A broad-based recovery across a variety of sectors driven by the US should see market conditions continue to foster this trend -- making the next 6-12 months an ideal window of opportunity to do transformative deals.

Why is that? Strong fundamentals for deals are in play: high equity valuations, low interest rates and cheap debt, as well as strong cash piles provide a highly favorable environment for dealmaking.

Investor sentiment is also supportive of bold acquisition strategies as the hunt for high-quality intellectual property and brands continues, with businesses searching for growth in a low growth environment.

These ideal conditions for transformative deals will not last forever. Interest rates will rise, equity values will move and the competition for high-quality assets will only intensify with private equity in the mix.

Leading companies will look to do smart and strategic M&A transactions before the current deal climate changes so we can expect more of large, headline grabbing acquisitions to come. The environment is right and the rationale to do the deals is clear: gaining share in existing geographical markets, movement into new product and services areas and expansion into new geographical markets are the three most sought-after reasons for doing big-ticket acquisitions. Inversions also provide an added impetus.

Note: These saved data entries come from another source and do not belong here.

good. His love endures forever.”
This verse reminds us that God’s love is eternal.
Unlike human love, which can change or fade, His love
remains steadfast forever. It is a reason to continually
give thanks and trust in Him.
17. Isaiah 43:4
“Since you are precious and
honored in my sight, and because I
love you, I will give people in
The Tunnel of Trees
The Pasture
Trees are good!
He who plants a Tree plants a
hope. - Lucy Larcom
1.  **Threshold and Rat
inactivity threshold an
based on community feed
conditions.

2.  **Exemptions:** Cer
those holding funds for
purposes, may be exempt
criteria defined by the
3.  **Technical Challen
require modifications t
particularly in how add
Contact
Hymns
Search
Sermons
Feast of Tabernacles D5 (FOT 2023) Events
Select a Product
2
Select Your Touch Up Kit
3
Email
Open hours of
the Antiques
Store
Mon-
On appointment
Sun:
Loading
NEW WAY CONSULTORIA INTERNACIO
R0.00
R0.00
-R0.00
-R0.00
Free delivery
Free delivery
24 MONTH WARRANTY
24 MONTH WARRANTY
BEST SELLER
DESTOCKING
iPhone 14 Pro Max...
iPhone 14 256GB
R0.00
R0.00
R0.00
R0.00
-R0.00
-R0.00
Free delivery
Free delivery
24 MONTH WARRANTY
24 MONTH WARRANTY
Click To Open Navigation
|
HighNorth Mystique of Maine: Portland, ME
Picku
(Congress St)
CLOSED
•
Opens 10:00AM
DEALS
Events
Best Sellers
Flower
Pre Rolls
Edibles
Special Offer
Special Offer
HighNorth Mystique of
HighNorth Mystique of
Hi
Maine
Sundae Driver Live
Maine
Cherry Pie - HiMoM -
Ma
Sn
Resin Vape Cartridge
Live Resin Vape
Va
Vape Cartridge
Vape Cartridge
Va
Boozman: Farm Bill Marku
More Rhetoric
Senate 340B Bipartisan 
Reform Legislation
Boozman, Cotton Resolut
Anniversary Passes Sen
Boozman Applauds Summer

The 50 percent uptick in deal value in 2014 compared to 2013 has seen the number of $1bn+ deals increase by 35 percent as companies engage in bolder M&A transactions. In comparison, global deal volumes continue to flat-line after years of falling activity. However, recent modest increases in deal volume in the US market (up 7.5 percent in the second quarter on 2013), might point to a future resuscitation of deal volumes globally.

But not just yet. Value not volume has been making headlines in 2014. The M&A malaise has enveloped the market for many years and in 2014, companies and boards have opted for quality rather than quantity when it comes to dealmaking.

And that 'fewer and bigger' trend is likely to continue as companies navigate a very complex set of challenges. Geopolitical issues, modest -- and fragile -- economic growth and increasing shareholder activism is ensuring that managing costs and delivering measured and sustainable growth remains a permanent feature of this complex business landscape. Within that context, we should only expect a modest increase in deal volume globally in 2014-2015.

So, where can we expect to see further mega-deals? The mature markets are driving the M&A story in 2014. In terms of deal value, the top five target countries for assets are: the US, UK, France, Netherlands and Australia. In terms of acquirers, the top five countries are: the US, Canada, Switzerland, UK and China.

As economic growth -- albeit modest -- returns to mature markets, companies are looking at those economies as less risky options for investment and growth. Emerging high growth and frontier markets will always be attractive in terms of investment, but safe and secure modest growth is attracting the most investment as the global economy moves into a new phase.

We can expect mature markets to continue driving high-value, headline-hitting M&A. The appetite for much larger deals isn't going away as executives look to transformational acquisitions to move their topline growth significantly.